- 文本內容
- lasso 也叫L1正則化 懲罰系數的絕對值
ridge 也叫L2正則化 懲罰系數的平方
- ridge 懲罰后 每個系數都收縮
lasso 懲罰后,有的系數直接變成0 其他系數收縮
- LASSO: least absolute selection and shrinkage operator
lasso 有變量選擇的功能
===============
共同點為:
(1) 當截距項存在時,都不懲罰截距項
beta_0 = mean(y)
(2) 都是有偏的
(3) 都要把系數scale后,再進行懲罰,因為 sum || beta||時,要保證fair
=============
關於bias 和variance
bias of lasso estimate increasing as lambda increasing
variance of lasso estimate increasing as lambda increasing
=============
關於預測誤差的討論
(1) 有說類似:In terms of prediction error (or mean squared error), the lasso
performs comparably to ridge regression.
(2) 有說ridge更好:“Typically ridge or ℓ2 penalties are **much better** for minimizing prediction error rather than ℓ1 penalties. The reason for this is that when two predictors are highly correlated, ℓ1 regularizer will simply pick one of the two predictors. In contrast, the ℓ2 regularizer will keep both of them and jointly shrink the corresponding coefficients a little bit. Thus, while the ℓ1 penalty can certainly reduce overfitting, you may also experience a loss in predictive power.”

- 所給記錄
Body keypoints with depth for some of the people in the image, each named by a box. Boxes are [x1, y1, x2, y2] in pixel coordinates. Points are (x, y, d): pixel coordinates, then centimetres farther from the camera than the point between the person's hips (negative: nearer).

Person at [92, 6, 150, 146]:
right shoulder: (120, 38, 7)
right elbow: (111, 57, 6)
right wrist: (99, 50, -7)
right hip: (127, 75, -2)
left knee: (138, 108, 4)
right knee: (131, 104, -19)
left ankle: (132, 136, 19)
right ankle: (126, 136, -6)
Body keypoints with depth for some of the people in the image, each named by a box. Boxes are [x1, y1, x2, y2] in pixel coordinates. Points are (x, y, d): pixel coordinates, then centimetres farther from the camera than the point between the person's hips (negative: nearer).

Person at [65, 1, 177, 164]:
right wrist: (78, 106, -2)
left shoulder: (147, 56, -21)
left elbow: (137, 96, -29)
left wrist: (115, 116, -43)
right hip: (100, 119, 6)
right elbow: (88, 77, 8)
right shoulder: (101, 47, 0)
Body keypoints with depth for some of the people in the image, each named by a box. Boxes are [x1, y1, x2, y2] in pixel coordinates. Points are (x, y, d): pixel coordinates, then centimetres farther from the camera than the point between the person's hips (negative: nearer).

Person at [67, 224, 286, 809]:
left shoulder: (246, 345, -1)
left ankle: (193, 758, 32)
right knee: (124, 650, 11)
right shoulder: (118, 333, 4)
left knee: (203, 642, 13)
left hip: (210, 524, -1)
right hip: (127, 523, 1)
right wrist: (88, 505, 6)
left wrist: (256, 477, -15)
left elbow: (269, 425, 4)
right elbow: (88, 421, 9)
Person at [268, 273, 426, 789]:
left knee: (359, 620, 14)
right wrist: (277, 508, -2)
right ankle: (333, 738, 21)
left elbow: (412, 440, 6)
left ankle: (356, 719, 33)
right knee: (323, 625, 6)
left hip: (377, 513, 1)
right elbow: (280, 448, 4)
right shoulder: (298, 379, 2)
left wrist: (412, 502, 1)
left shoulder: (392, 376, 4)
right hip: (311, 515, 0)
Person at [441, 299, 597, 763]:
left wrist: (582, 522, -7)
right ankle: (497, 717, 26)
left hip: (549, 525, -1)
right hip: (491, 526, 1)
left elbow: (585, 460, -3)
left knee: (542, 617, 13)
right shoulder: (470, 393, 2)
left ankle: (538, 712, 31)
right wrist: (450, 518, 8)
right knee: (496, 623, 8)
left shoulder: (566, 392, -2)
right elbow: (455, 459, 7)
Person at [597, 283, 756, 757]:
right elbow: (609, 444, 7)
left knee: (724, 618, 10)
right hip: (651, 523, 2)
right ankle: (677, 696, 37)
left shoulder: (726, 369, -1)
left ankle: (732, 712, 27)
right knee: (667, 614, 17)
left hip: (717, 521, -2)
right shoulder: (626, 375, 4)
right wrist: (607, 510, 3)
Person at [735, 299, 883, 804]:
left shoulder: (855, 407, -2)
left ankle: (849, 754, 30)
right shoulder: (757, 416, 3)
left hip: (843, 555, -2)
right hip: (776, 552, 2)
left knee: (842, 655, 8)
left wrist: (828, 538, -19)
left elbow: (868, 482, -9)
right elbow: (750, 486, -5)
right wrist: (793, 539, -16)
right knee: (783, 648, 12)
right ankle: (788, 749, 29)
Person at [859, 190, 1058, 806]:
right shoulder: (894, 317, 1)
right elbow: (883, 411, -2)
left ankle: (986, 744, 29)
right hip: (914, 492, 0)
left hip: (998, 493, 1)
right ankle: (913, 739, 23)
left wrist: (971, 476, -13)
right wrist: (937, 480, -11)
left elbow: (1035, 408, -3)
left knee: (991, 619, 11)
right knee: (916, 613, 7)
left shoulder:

==

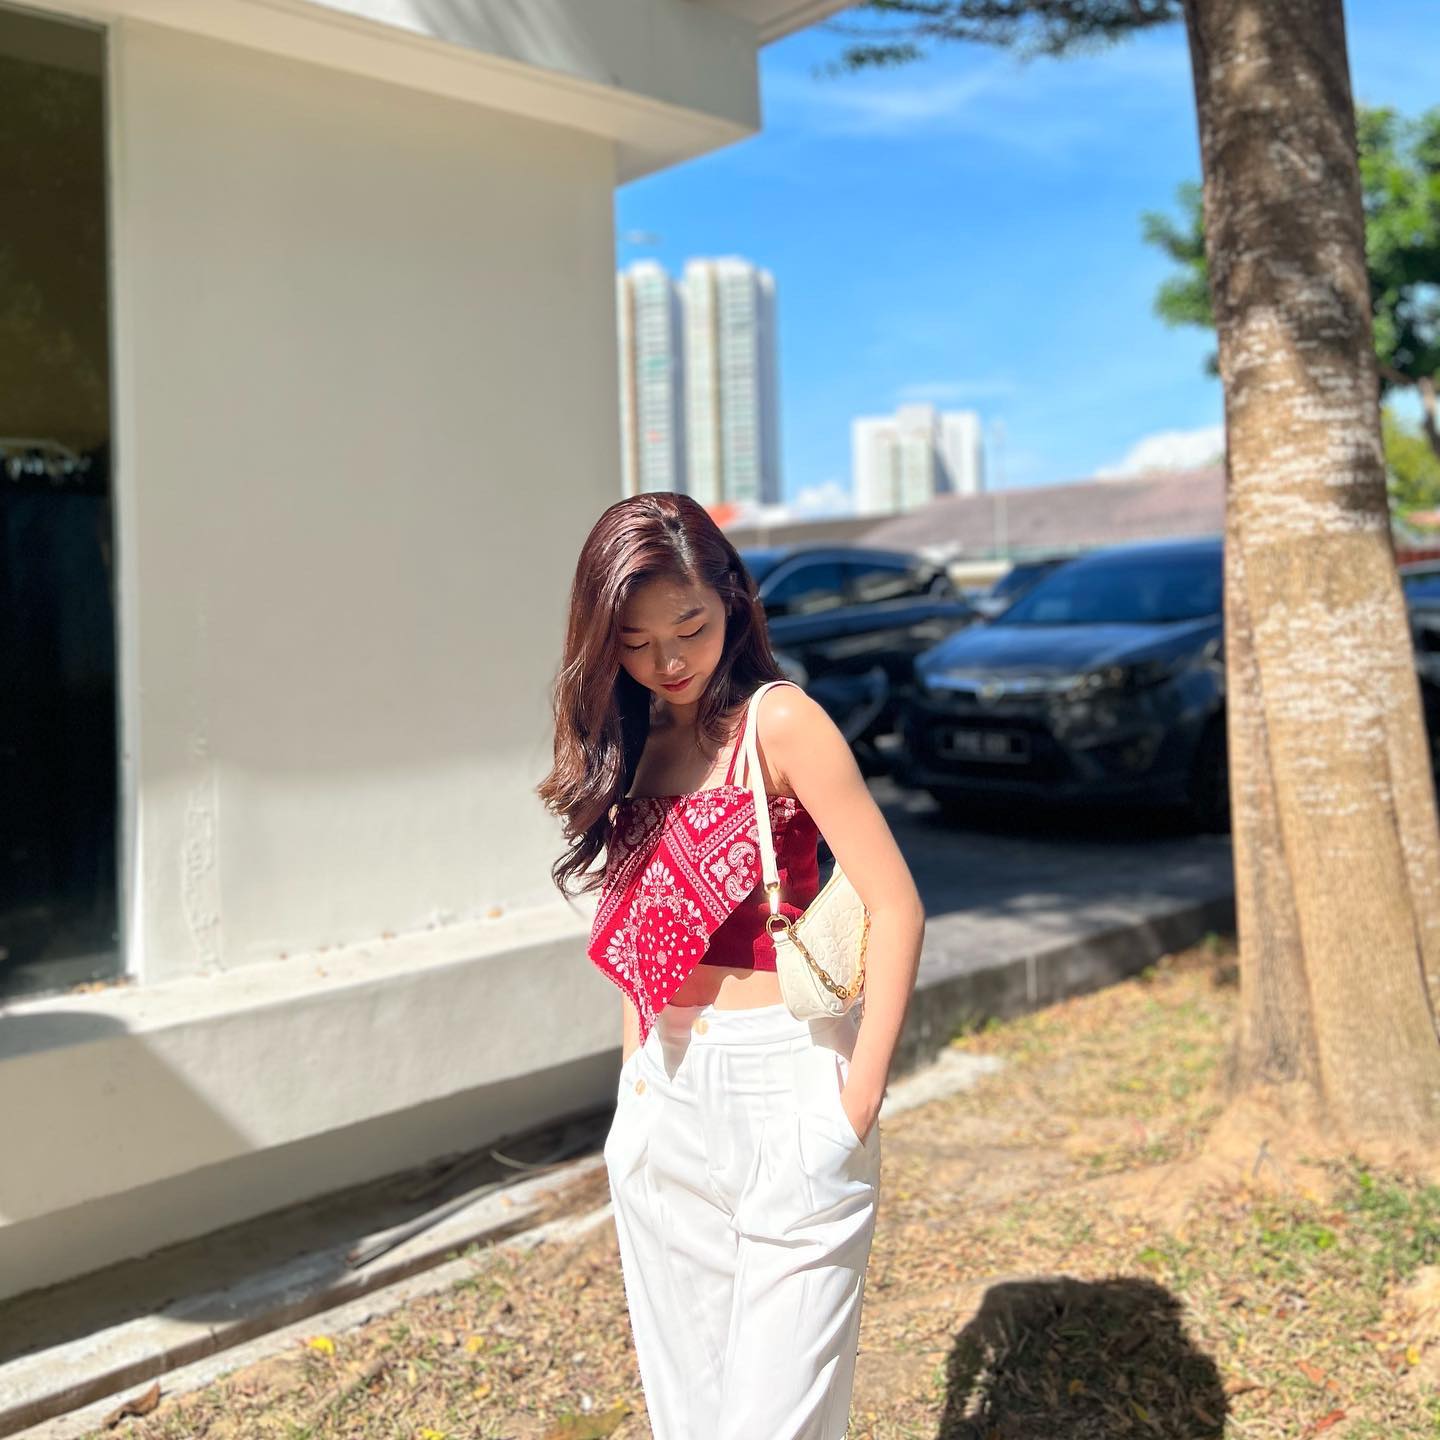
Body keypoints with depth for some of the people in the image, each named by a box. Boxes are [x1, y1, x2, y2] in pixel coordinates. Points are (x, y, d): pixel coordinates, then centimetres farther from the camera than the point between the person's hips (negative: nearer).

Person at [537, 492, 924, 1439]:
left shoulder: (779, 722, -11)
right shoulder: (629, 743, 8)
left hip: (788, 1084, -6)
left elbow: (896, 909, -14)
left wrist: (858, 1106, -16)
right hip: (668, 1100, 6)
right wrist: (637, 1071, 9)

- 待解問題
1. 請按比例縮放記錄中從含「right elbow: (280, 448, 4)」的那一行開始、到含「right elbow: (883, 411, -2)」的那一行結束的各行（兩端都算在內），只寫出這些行：帶人物框的行照原樣保留，各關鍵點的坐標和深度值都乘以 1.45，再四捨五入為整數，0.5 一律向上進位。
2. 接著這篇關於 lasso 與 ridge 正則化的筆記往下寫，從最後一句之後開始。
文本和記錄各有不同的出處。

- 答案列表
1.
right elbow: (406, 650, 6)
right shoulder: (432, 550, 3)
left wrist: (597, 728, 1)
left shoulder: (568, 545, 6)
right hip: (451, 747, 0)
Person at [441, 299, 597, 763]:
left wrist: (844, 757, -10)
right ankle: (721, 1040, 38)
left hip: (796, 761, -1)
right hip: (712, 763, 1)
left elbow: (848, 667, -4)
left knee: (786, 895, 19)
right shoulder: (682, 570, 3)
left ankle: (780, 1032, 45)
right wrist: (653, 751, 12)
right knee: (719, 903, 12)
left shoulder: (821, 568, -3)
right elbow: (660, 666, 10)
Person at [597, 283, 756, 757]:
right elbow: (883, 644, 10)
left knee: (1050, 896, 15)
right hip: (944, 758, 3)
right ankle: (982, 1009, 54)
left shoulder: (1053, 535, -1)
left ankle: (1061, 1032, 39)
right knee: (967, 890, 25)
left hip: (1040, 755, -3)
right shoulder: (908, 544, 6)
right wrist: (880, 740, 4)
Person at [735, 299, 883, 804]:
left shoulder: (1240, 590, -3)
left ankle: (1231, 1093, 44)
right shoulder: (1098, 603, 4)
left hip: (1222, 805, -3)
right hip: (1125, 800, 3)
left knee: (1221, 950, 12)
left wrist: (1201, 780, -28)
left elbow: (1259, 699, -13)
right elbow: (1088, 705, -7)
right wrist: (1150, 782, -23)
right knee: (1135, 940, 17)
right ankle: (1143, 1086, 42)
Person at [859, 190, 1058, 806]:
right shoulder: (1296, 460, 1)
right elbow: (1280, 596, -3)

2.
===================
拓展
Bayesian Lasso
當在貝葉斯框架下考慮問題,參數的先驗分布選擇了laplace分布,則最大化后驗概率導出的目標函數為lasso形式。
Bayesian Ridge
參數的先驗分布選擇了正態分布,則最大化后驗概率導出的目標函數為ridge形式。
見 https://www.zhihu.com/question/23536142
進階閱讀
Trevor Park & George Casella (2008) The Bayesian Lasso, Journal of the
American Statistical Association, 103:482, 681-686, DOI: 10.1198/016214508000000337
=================
應用
The lasso, Bayesian lasso, and extensions can be done using the
【monomvn package in R】.